Exercise goal:
Reproduce the article on the sale of the Townshend family's Raynham Estate in full, word for word.

-- Start Source document --

After 224 Years, Townshends Selling Estate

History is for sale for $2.25 million on the East Shore — along with a whole lot of room for overnight guests of mulitple species.

The sale price is for the 26.25-acre Raynham Estate fronting at 709 Townsend Ave.

One of New Haven’s most prominent families has owned that property since 1797, when local merchants Isaac and Kneeland Townshend bought it. The Townshends constructed the main six-bedroom, two-and-half story Colonial home, now on the Federal Register of Historic Places, in 1804. The sprawling grounds include carriage and caretaker’s houses, a gazebo, and plenty of nature for a builder to destroy replace with new condos or rental properties.

The property stayed in the Townshend family’s hands, and remained a single-family residence, through more than two centuries of change in New Haven.

The last of the civic-leader Townshends, Doris (“Deb”), died this past August at the age of 98. (Click here to read in her obit about some of her many community responsibilities.) Her husband Henry died in 2012.

Now the heirs are selling the property. (Wiggin & Dana attorney David Kesner, agent for the trust that assumed ownership of the property after Henry’s death, declined comment for this article.)

The city assessor’s database — notorious for appraising and taxing properties at a fraction of the value they end up selling for — appraises the estate’s worth at $1.085 million.

Zillow began listing the estate this week at the $2.25 million asking price.

If some recent bidding wars in town are any indication, offers may come in higher.

“That sounds cheap in today’s market,” noted one close observer of the market who’s familiar with the property. “Some developer’s going to scoop that up in a minute.”

Anstress Farwell of the Urban Design League recommended that the eventual buyer preserve “a rare historic and cultural resource of national significance.”

“Like the East Shore’s historic lighthouse, Raynham has been a vivid and cherished landmark —  a beautiful vista from land and harbor, for almost two centuries,” Farwell argued.

“The Gothic Revival house is an outstanding example of its type. The romantic Gothic facades were built around the original Federal style home. Beautiful detailing from this earlier period can still be seen inside the house. The house and its historic setting, including its mature landscape with champion trees, original barns and outbuildings — all in excellent condition — makes this a place where a serious effort to find a buyer committed to its preservation is imperative.”

-- End Source document --
-- Start Rows --

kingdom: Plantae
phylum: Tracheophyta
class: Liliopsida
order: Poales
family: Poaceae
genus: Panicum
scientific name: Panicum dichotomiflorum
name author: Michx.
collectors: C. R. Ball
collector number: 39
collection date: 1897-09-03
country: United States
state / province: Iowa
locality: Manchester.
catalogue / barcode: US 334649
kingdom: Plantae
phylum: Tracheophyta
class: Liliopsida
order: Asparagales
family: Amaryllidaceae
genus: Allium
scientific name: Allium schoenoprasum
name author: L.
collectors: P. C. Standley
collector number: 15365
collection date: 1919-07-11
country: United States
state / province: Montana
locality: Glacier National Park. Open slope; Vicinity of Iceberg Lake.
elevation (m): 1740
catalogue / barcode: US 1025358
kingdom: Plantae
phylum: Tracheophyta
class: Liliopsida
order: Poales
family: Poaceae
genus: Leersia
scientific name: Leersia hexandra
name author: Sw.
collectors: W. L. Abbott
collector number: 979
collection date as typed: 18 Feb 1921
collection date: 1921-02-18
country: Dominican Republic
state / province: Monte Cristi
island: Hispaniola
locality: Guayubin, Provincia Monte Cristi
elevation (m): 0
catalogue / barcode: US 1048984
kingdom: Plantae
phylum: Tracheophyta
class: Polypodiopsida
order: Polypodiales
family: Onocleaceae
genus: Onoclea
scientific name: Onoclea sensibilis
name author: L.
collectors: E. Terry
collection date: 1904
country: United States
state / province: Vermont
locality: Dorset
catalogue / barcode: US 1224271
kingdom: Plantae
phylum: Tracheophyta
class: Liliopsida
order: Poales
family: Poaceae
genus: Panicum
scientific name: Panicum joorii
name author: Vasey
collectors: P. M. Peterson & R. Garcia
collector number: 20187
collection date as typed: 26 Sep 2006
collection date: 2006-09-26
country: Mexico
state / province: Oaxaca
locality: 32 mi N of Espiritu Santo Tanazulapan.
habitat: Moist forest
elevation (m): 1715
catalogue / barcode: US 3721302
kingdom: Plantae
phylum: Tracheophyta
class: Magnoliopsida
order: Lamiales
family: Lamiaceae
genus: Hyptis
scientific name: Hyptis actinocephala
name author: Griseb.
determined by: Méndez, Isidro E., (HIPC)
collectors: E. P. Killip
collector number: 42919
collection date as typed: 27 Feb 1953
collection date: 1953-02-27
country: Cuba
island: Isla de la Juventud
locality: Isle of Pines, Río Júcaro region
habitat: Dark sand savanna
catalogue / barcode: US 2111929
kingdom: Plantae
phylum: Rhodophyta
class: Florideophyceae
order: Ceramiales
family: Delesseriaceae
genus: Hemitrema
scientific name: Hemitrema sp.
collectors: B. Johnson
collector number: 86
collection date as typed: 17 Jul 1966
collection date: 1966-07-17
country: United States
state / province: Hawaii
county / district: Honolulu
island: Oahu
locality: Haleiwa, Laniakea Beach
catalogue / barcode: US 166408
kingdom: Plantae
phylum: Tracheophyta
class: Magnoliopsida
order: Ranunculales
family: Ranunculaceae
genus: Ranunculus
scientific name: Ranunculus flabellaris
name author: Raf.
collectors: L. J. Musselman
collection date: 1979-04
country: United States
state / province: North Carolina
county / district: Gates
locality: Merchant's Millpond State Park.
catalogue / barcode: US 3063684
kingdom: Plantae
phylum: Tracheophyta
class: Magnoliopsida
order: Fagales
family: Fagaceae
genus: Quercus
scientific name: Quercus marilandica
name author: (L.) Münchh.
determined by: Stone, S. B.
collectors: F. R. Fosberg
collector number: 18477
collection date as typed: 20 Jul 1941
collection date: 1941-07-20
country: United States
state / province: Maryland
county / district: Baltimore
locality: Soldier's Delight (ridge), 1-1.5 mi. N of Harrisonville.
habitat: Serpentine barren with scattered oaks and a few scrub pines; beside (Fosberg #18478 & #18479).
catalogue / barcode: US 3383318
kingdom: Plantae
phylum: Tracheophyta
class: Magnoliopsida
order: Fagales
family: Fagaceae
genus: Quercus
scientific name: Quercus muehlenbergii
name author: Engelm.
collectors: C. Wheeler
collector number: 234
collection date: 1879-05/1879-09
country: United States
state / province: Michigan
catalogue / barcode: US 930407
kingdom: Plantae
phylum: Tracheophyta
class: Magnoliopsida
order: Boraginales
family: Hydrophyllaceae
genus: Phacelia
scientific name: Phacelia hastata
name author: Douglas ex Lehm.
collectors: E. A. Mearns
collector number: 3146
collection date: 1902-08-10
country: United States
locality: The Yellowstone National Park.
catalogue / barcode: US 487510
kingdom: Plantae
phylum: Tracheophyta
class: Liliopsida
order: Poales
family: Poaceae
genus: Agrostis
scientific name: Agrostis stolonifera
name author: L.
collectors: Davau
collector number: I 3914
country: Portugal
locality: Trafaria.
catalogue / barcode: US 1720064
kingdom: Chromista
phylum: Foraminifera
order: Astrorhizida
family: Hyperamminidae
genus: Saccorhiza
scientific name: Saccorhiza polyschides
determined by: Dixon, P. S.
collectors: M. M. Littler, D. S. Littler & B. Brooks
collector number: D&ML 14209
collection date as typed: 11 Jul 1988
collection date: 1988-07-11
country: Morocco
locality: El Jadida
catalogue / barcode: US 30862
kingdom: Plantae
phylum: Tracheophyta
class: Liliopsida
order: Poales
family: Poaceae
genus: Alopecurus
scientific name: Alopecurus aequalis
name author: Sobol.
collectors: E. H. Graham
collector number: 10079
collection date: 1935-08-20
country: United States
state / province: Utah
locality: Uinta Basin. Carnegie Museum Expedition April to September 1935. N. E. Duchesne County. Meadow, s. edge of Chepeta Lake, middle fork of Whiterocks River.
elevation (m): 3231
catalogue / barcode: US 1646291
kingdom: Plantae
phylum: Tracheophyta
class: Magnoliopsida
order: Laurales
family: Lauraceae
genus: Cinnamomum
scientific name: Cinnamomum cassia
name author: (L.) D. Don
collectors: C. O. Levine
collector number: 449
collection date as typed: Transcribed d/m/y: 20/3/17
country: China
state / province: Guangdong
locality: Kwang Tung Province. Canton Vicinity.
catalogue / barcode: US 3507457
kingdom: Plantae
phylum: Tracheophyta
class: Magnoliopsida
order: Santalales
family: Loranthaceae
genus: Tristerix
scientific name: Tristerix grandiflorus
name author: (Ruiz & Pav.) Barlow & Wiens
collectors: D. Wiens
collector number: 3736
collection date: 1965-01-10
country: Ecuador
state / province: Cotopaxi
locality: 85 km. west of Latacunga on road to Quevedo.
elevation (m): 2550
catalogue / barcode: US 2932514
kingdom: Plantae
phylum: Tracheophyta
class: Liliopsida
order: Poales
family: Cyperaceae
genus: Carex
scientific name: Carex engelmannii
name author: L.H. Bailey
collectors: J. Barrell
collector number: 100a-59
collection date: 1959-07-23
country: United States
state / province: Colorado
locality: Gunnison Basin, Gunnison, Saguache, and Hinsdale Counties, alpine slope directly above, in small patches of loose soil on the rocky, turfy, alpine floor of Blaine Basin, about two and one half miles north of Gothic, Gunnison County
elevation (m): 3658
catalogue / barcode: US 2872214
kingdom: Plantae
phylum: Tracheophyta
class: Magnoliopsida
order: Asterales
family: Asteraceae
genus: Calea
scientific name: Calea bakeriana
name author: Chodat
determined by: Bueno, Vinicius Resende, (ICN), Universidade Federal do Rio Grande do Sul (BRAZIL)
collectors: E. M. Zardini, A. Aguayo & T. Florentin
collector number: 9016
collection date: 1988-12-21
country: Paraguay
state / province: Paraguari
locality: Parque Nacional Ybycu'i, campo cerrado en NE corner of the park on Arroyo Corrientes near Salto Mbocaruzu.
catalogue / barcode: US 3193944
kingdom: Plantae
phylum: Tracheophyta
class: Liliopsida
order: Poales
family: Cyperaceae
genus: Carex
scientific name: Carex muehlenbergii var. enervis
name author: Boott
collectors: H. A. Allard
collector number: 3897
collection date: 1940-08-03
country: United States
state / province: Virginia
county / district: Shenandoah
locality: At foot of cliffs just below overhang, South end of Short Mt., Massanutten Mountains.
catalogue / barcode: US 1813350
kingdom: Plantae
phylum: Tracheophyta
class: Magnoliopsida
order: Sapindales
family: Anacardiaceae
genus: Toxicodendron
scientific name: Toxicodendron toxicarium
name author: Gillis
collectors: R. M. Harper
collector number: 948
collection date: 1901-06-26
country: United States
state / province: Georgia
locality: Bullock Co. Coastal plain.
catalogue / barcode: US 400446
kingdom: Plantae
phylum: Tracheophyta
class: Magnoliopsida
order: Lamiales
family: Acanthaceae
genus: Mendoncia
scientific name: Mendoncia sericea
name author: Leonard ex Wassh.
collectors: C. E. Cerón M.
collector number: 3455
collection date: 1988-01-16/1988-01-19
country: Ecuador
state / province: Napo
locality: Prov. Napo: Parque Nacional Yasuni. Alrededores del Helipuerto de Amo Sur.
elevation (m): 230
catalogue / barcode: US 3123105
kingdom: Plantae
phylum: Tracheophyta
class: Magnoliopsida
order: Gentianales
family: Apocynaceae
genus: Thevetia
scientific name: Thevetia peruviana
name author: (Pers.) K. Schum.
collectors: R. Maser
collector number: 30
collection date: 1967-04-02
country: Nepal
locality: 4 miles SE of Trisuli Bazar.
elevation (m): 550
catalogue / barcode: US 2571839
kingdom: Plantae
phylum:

-- End Rows --

The completed task:
After 224 Years, Townshends Selling Estate

History is for sale for $2.25 million on the East Shore — along with a whole lot of room for overnight guests of mulitple species.

The sale price is for the 26.25-acre Raynham Estate fronting at 709 Townsend Ave.

One of New Haven’s most prominent families has owned that property since 1797, when local merchants Isaac and Kneeland Townshend bought it. The Townshends constructed the main six-bedroom, two-and-half story Colonial home, now on the Federal Register of Historic Places, in 1804. The sprawling grounds include carriage and caretaker’s houses, a gazebo, and plenty of nature for a builder to destroy replace with new condos or rental properties.

The property stayed in the Townshend family’s hands, and remained a single-family residence, through more than two centuries of change in New Haven.

The last of the civic-leader Townshends, Doris (“Deb”), died this past August at the age of 98. (Click here to read in her obit about some of her many community responsibilities.) Her husband Henry died in 2012.

Now the heirs are selling the property. (Wiggin & Dana attorney David Kesner, agent for the trust that assumed ownership of the property after Henry’s death, declined comment for this article.)

The city assessor’s database — notorious for appraising and taxing properties at a fraction of the value they end up selling for — appraises the estate’s worth at $1.085 million.

Zillow began listing the estate this week at the $2.25 million asking price.

If some recent bidding wars in town are any indication, offers may come in higher.

“That sounds cheap in today’s market,” noted one close observer of the market who’s familiar with the property. “Some developer’s going to scoop that up in a minute.”

Anstress Farwell of the Urban Design League recommended that the eventual buyer preserve “a rare historic and cultural resource of national significance.”

“Like the East Shore’s historic lighthouse, Raynham has been a vivid and cherished landmark —  a beautiful vista from land and harbor, for almost two centuries,” Farwell argued.

“The Gothic Revival house is an outstanding example of its type. The romantic Gothic facades were built around the original Federal style home. Beautiful detailing from this earlier period can still be seen inside the house. The house and its historic setting, including its mature landscape with champion trees, original barns and outbuildings — all in excellent condition — makes this a place where a serious effort to find a buyer committed to its preservation is imperative.”